Bax in his baby-daddy hat pushed some buttons on the expensive-looking machine beside the exam table.

“You should stop touching things,” Courtney whisper-hissed.

Bax paused where he was fiddling with a knob on the machine.

“Why?” he whispered back.

“Because you might break them,” she said, hoping that would be enough to get him to cease and desist with the button pushing and knob turning.

“I won’t break anything.” Of this, he sounded convinced.

Her? Not so much.

“You don’t know that.” And why were they still whispering? “And we might need that knob for the appointment.”

“Okay.” He moseyed away from the machine and opened the cupboard above the sink.

“Are you always like this?”

“Like what?”

“You know, with the opening and closing and touching and—” She gestured to where he was currently digging through the cupboard.

“Curious?”

That was not what she would’ve called it, but she said, “That’s one way to put it.”

“I always thought I might’ve been a doctor if I wasn’t in Dimefront,” he said, standing on tiptoe, apparently to see what was on the top shelf.

“Seriously?” Courtney had never—not once in her life—considered that Bax would’ve been anything except the lead singer of a band.
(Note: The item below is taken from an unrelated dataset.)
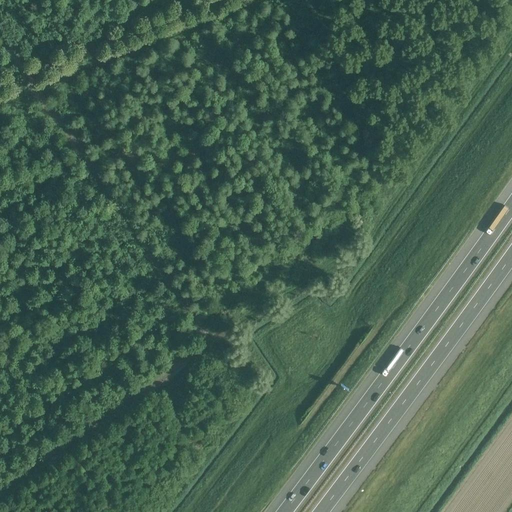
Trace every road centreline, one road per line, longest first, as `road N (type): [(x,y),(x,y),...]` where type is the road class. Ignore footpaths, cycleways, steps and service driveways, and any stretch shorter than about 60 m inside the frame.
road 1 (motorway): [(511,199),(280,511)]
road 2 (motorway): [(321,511),(511,254)]
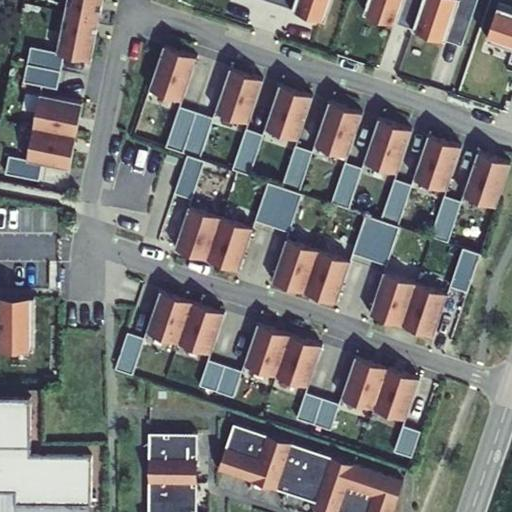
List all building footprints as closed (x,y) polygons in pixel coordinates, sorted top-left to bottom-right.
[(67,0),(66,10),(100,16),(102,5),(102,0),(67,0)] [(275,0),(317,14),(321,0),(275,0)] [(356,0),(355,4),(455,38),(467,0),(356,0)] [(511,5),(495,0),(486,0),(475,32),(503,41),(499,53),(511,57),(511,5)] [(97,30),(100,16),(66,10),(58,50),(67,51),(92,56),(97,30)] [(165,43),(150,86),(184,97),(199,54),(173,45),(165,43)] [(27,63),(63,70),(67,51),(58,50),(30,45),(27,63)] [(63,70),(27,63),(24,80),(60,86),(63,70)] [(230,65),(216,108),(250,119),(264,76),(240,68),(230,65)] [(280,80),(265,124),(299,135),(314,92),(290,84),(280,80)] [(40,93),(34,124),(77,132),(79,123),(83,101),(40,93)] [(329,97),(314,141),(348,152),(363,109),(339,100),(329,97)] [(198,109),(180,103),(166,144),(184,150),(198,109)] [(216,115),(198,109),(184,150),(202,156),(216,115)] [(379,113),(364,157),(398,168),(413,125),(388,116),(379,113)] [(75,143),(77,132),(34,124),(28,156),(71,164),(75,143)] [(264,131),(247,125),(233,166),(251,172),(264,131)] [(428,130),(414,173),(448,185),(462,142),(437,133),(428,130)] [(314,147),(296,142),(282,182),(300,188),(314,147)] [(477,146),(463,190),(497,201),(511,158),(485,149),(477,146)] [(204,161),(186,155),(174,193),(191,199),(204,161)] [(39,180),(42,164),(9,158),(6,174),(39,180)] [(363,164),(346,159),(332,199),(350,205),(363,164)] [(413,181),(395,175),(381,215),(399,221),(413,181)] [(284,187),(266,181),(253,220),(271,226),(284,187)] [(301,193),(284,187),(271,226),(289,232),(301,193)] [(462,197),(445,191),(431,231),(449,237),(462,197)] [(222,216),(189,206),(175,248),(181,250),(208,259),(222,216)] [(381,219),(363,214),(350,252),(368,258),(381,219)] [(254,227),(222,216),(208,259),(214,261),(240,270),(254,227)] [(399,225),(381,219),(368,258),(386,264),(399,225)] [(319,249),(286,238),(272,280),(293,287),(305,291),(319,249)] [(478,252),(461,246),(448,285),(466,291),(478,252)] [(351,260),(319,249),(305,291),(318,295),(337,302),(351,260)] [(416,281),(384,270),(370,312),(380,316),(402,323),(416,281)] [(449,292),(416,281),(402,323),(415,327),(435,334),(449,292)] [(137,325),(170,336),(184,295),(165,289),(151,284),(137,325)] [(0,288),(0,341),(24,342),(25,289),(0,288)] [(209,303),(184,295),(170,336),(202,346),(215,306),(209,303)] [(244,364),(277,375),(291,334),(265,325),(258,323),(244,364)] [(146,335),(129,330),(116,368),(133,374),(146,335)] [(315,342),(291,334),(277,375),(309,385),(322,345),(315,342)] [(343,397),(376,408),(389,367),(366,360),(356,356),(343,397)] [(224,365),(207,359),(199,382),(217,388),(224,365)] [(242,371),(224,365),(217,388),(235,394),(242,371)] [(413,375),(389,367),(376,408),(407,419),(421,378),(413,375)] [(321,399),(304,393),(296,416),(314,422),(321,399)] [(0,511),(15,511),(15,502),(93,503),(94,457),(29,456),(30,400),(0,399),(0,511)] [(339,405),(321,399),(314,422),(332,428),(339,405)] [(419,433),(401,428),(394,450),(411,456),(419,433)] [(231,429),(216,475),(314,507),(312,511),(392,511),(401,485),(231,429)] [(148,436),(147,511),(195,511),(196,437),(148,436)]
Definitely not something that involved years and years of medical school, internship, and residency.

“Yeah.” He pulled out a small box and opened it up. “Huh. Condoms. A little late for that, yeah?” He shook the box.

“Going through the cupboards isn’t any better than pushing buttons,” Courtney whisper-hissed again. “Put the condoms down and pull up a chair.”

“Negative.” He shook his head, but he did put the box of condoms back in the cupboard. “Too much pent-up baby-daddy energy to sit.” He did the bounce-hop thing he usually reserved for right before going onstage. “Baby daddy, doo doo doo doo doo doo,” he sang to the tune of “Baby Shark.”